Carotid artery stenting (CAS); Subacute in-stent thrombosis; Superficial temporal artery-middle cerebral artery (STA-MCA) anastomosis

MeSH Terms

Carotid Arteries
Carotid Artery, Internal
Cerebral Arteries
Constriction, Pathologic
Endarterectomy, Carotid
Humans
Stents
Thrombosis

Figure

  • Fig. 1 A : Brain magnetic resonance imaging (MRI) shows small brain stem infarction on diffusion weighted image. B : Cerebral angiography reveals severe stenosis (83%) at right proximal internal carotid artery (ICA). C : Right carotid artery stenting and balloon angioplasty is being performed. D : In cerebral angiography, right proximal ICA occlusion is seen. E : In brain MRI, hemodynamic cerebral infarction is noted on diffusion image. F : Perfusion CT, diffusion-perfusion mismatch is seen. G : post-operation 7 days, follow-up computed tomography (CT) angiography and perfusion CT reveals maintenance of bypass flow and improvement of perfusion.

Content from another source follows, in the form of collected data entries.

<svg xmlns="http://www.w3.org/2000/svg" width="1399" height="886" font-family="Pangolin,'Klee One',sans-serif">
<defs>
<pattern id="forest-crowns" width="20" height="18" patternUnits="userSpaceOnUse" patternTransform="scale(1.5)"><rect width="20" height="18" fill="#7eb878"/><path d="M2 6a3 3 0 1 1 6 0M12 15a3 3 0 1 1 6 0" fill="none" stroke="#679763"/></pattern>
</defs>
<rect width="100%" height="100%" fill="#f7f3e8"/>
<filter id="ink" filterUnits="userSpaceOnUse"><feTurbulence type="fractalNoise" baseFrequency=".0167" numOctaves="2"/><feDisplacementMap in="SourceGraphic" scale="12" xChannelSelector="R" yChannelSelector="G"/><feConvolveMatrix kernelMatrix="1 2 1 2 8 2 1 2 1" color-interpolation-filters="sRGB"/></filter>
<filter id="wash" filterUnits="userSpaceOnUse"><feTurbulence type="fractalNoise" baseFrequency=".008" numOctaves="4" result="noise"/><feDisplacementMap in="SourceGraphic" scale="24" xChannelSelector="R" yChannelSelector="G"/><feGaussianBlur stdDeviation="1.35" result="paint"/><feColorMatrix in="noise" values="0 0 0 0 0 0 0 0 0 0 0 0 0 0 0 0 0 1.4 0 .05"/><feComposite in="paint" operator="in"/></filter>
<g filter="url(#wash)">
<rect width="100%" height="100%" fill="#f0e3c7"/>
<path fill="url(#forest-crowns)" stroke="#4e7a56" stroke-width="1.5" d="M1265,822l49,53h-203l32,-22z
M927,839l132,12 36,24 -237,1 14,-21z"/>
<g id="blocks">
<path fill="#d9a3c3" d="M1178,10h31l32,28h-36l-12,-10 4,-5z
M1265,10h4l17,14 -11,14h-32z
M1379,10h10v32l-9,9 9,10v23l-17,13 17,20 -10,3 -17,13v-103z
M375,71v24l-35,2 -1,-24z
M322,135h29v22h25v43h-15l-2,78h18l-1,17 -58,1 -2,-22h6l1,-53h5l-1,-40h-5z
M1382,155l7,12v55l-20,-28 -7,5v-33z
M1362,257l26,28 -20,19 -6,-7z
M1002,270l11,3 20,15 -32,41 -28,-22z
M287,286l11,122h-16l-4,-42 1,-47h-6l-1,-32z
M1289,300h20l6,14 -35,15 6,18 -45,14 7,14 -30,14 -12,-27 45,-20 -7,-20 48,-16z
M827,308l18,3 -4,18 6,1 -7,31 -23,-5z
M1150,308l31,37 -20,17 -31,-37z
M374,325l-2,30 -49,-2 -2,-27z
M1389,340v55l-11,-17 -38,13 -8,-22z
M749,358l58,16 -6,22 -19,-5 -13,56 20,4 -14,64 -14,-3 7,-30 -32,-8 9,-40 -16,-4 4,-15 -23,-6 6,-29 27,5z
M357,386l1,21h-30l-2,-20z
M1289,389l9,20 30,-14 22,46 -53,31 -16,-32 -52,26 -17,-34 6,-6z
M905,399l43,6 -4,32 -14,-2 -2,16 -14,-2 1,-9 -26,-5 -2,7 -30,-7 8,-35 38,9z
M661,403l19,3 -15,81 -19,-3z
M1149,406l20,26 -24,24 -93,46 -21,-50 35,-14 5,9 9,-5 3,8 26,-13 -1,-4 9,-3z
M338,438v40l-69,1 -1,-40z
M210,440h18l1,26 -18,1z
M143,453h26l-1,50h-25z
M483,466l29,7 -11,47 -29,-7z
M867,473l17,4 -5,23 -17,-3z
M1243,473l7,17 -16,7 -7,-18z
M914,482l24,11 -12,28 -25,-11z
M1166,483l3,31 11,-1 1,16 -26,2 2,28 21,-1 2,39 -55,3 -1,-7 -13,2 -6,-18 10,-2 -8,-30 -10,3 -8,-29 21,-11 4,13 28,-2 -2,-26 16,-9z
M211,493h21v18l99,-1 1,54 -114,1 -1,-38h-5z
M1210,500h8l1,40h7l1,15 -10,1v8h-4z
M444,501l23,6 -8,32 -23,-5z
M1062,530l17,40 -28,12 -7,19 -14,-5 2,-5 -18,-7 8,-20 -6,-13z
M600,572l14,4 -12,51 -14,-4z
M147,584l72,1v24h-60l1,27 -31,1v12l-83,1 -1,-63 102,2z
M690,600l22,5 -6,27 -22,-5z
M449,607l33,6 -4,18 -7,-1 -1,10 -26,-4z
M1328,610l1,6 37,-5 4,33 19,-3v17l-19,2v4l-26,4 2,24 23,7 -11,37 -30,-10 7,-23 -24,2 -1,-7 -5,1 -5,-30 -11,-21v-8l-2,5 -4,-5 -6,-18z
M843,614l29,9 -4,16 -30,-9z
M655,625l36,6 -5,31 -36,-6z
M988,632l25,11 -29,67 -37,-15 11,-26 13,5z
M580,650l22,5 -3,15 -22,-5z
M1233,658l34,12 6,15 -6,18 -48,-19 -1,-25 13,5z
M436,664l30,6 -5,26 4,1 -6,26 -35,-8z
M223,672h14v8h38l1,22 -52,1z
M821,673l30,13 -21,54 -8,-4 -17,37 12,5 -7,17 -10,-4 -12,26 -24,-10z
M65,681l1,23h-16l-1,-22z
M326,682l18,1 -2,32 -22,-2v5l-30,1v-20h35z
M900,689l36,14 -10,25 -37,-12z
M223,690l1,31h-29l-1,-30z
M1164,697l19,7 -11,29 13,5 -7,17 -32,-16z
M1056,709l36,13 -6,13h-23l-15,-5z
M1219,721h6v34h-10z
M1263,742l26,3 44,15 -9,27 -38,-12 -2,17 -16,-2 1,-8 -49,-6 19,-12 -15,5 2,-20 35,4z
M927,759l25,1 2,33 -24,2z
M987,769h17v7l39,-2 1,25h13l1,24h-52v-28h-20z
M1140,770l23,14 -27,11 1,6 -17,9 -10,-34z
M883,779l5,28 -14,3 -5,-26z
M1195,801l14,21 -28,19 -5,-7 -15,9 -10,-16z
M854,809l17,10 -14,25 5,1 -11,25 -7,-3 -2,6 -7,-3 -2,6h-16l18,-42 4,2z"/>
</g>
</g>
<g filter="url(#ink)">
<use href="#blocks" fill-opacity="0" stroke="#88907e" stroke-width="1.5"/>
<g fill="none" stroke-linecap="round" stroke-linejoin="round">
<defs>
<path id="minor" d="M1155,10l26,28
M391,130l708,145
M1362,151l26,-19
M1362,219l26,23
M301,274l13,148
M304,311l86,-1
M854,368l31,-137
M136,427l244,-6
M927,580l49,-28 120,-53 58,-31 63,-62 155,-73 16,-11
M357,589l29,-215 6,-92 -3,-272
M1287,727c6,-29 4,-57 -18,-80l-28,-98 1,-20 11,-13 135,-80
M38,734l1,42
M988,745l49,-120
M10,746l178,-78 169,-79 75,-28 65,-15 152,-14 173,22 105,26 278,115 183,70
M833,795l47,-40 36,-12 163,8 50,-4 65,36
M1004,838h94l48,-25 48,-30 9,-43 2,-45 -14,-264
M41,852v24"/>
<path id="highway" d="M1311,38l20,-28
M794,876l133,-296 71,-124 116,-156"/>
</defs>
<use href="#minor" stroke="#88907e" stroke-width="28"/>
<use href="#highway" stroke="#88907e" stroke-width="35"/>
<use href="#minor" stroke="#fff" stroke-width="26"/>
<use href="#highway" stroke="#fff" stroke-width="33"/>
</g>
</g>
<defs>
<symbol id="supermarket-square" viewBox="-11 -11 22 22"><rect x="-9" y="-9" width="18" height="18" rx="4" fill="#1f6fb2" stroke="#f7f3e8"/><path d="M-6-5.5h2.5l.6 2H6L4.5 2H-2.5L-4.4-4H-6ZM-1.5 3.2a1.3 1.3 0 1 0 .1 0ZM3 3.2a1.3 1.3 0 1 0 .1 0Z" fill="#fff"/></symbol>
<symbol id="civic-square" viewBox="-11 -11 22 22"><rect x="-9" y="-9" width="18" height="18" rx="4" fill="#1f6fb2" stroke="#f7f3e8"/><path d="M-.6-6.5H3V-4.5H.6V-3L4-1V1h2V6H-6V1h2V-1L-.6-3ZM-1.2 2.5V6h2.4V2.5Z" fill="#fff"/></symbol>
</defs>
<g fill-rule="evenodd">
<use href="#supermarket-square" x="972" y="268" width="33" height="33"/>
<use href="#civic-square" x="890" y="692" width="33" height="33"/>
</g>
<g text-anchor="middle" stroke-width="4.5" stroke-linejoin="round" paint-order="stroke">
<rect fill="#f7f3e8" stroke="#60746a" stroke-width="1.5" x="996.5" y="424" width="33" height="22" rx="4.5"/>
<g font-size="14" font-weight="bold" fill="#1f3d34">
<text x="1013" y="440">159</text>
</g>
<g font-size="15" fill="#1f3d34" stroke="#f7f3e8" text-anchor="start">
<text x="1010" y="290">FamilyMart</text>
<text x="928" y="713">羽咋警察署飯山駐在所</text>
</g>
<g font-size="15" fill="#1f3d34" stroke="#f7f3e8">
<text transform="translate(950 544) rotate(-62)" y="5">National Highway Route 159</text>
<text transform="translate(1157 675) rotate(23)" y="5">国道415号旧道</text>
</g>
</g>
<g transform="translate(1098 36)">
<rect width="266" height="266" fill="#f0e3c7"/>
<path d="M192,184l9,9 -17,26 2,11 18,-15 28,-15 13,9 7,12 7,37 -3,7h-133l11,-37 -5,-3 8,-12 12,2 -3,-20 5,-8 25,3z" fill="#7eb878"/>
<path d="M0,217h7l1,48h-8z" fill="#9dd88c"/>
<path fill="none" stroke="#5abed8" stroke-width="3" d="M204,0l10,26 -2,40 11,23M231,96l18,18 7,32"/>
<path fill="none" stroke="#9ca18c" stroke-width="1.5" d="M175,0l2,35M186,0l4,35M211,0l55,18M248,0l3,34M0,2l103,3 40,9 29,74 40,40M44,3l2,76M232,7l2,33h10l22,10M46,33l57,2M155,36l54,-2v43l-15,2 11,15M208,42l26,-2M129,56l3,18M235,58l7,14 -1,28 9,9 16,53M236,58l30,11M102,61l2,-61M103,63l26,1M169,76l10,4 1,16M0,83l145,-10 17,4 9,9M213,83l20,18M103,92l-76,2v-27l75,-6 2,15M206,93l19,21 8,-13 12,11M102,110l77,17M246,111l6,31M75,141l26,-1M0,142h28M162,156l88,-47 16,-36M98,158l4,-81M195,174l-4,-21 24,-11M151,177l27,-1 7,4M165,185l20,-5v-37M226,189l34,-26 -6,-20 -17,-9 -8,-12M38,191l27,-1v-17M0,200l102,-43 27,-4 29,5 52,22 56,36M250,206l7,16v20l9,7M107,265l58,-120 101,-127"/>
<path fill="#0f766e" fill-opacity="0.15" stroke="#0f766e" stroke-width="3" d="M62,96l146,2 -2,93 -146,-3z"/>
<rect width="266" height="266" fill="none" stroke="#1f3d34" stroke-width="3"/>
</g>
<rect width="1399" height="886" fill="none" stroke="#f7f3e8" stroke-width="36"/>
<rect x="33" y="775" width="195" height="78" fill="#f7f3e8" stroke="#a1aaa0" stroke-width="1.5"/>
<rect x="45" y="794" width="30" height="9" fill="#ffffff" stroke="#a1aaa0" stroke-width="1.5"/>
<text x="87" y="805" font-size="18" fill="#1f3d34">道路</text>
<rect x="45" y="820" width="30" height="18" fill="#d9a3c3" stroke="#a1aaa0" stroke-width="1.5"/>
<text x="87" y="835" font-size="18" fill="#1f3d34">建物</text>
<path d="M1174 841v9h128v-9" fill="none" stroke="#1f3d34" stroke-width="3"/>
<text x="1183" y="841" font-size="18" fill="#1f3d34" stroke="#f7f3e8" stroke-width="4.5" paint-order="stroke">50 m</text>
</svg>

  • Fig. 2 A : In cerebral angiography, left proximal internal carotid artery (ICA) stenosis (72%) is aggravated. B : Left carotid artery stenting (CAS) and balloon angioplasty are done. C : Left proximal ICA occlusion is observed in neck angio CT (arrow). D : In brain MRI, hemodynamic cerebral infarction is noted on diffusion image.(Hemodynamic cerebral infarction is observed on diffusion view of brain MRI). E : After intravenous tissue plasminogen activator, angiographic revascularization of left ICA territory is confirmed through intra-arterial thrombolysis. F : Neck angio CT is performed since the patient's symptoms are not improved even after the intra-arterial and left proximal ICA occlusion is identified again (arrow). G : Diffusion-perfusion mismatch is seen on pre-operation perfusion CT image. Follow-up angio CT after the operation shows well-maintained bypass flow. H : Post-operation seven days, follow-up perfusion CT reveals improvement of cerebral blood flow.